- **Text section**:
■ ■ ■ ■

A Closer Look at Genetic Mutations and How They Work – or Don’t

I’ve written before about the genetic testing I did with 23andMe <–my referral link, and especially about my MTHFR mutation, but it’s far more complicated than that. (And MTHFR is pretty complicated!) There are a host of other genetic mutations that make dealing with my DNA far more nuanced than just taking methylfolate and methyl-B12 supplements.

Here is a brief summary of some of the SNPs that cause me trouble with methylation, according to Genetic Genie:

  • +/+ MTHFR A1298C, VDR Taq, BHMT-08, CBS A360A
  • +/- COMT V158M, COMT H62H, MTRR A66G, BHMT-02, BHMT-04, AHCY-01, AHCY-02, AHCY-19

I decided to put this blog post together to summarize how each of these things specifically affects my body. I’m going to tackle the homozygous SNPs first, the ones where I have two copies of the “bad” SNP. I’ll tackle the heterozygous SNPs after those, the ones where I only have one copy of the “bad” SNP.

Genetic Mutations

+/+ MTHFR A1298C

This is the one I’ve spent the most time and word count on. The MTHFR gene (methylenetetrahydrofolate reductase) is responsible for part of the body’s methylation process, in part by converting homocysteine to methionine.

MTHFR A1298C converts 5-methylfolate (5MTHF) to tetrahydrofolate (THF), without elevating homocysteine levels, to generate BH4. BH4 aids the body in ammonia detoxification and is a limiting factor in neurotransmitter production. (For all of the research I’ve done on MTHFR so far, this is the first time I’ve made a connection with my bad reaction to most hair color. I can only use ammonia-free hair dye because of my bad reaction to ammonia fumes.) Being homozygous for the MTHFR A1298C mutation can lead to a decrease in levels of serotonin, melatonin, dopamine, norepinephrine, and epinephrine. These neurotransmitters are crucial for energy levels, sleep, and mood regulation, which helps explain my chronic fatigue syndrome (CFS) with its accompanying insomnia, as well as my major depression and generalized anxiety disorder. Mercury, lead, and aluminum can further inhibit BH4, and I am well aware of my exposure to lead at various points in my life.

Nutritionally, this lends itself to methylfolate and methyl-B12 supplementation.

+/+ VDR Taq

VDR stands for Vitamin D Receptor. Vitamin D deficiencies are not uncommon, particularly in the northeastern United States where I’ve lived my entire life, but my homozygous VDR Taq status is apparently related to my heterozygous COMT status. I had to visit a page on a site called HeartFixer.com to find that this particular combination of genes results in: lowest dopamine levels, poor tolerance to toxins and microbes, lowest susceptibility to mood swings (ha!), and the both the need and tolerance for dopamine precursors and methyl donors.

■ ■ ■ ■

- **Given records**:
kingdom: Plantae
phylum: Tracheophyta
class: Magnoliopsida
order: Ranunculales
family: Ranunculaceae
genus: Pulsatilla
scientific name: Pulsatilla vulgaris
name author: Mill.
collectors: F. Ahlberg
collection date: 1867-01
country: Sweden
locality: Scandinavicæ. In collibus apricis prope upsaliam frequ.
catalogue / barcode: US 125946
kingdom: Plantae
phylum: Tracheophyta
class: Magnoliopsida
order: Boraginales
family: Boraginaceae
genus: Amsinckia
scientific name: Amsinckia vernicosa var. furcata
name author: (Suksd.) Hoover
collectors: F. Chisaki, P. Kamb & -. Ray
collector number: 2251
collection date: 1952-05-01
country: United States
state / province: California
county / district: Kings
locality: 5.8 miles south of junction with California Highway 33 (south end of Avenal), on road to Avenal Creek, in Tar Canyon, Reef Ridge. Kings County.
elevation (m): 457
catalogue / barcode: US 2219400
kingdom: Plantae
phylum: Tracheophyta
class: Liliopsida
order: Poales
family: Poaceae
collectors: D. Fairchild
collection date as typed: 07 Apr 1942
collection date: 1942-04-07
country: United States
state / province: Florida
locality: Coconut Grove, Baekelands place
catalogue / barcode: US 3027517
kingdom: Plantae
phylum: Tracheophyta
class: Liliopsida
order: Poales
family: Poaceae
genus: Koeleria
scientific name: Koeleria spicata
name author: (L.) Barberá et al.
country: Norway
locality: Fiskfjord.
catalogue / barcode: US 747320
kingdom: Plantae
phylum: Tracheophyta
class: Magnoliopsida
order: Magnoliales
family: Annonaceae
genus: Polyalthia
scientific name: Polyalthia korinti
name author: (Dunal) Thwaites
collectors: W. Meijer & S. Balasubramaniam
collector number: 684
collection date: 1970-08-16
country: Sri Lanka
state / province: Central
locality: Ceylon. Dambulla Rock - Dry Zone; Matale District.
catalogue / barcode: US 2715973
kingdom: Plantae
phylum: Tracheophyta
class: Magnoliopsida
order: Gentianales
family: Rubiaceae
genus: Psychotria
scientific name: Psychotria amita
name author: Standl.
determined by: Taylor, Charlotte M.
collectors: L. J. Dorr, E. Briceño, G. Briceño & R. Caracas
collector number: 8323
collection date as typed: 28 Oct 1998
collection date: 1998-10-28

■ ■ ■ ■

- **Work instructions**:
• 1. Which neurotransmitters does the genetic mutations post say can drop in level when someone is homozygous for the MTHFR A1298C mutation?
• 2. How does the genetic mutations post read between "This is the one" and "homocysteine to methionine.", inclusive, once "word count" is swapped for "research"?

- **Solutions**:
• 1. Serotonin, melatonin, dopamine, norepinephrine, and epinephrine.

• 2.
This is the one I’ve spent the most time and research on. The MTHFR gene (methylenetetrahydrofolate reductase) is responsible for part of the body’s methylation process, in part by converting homocysteine to methionine.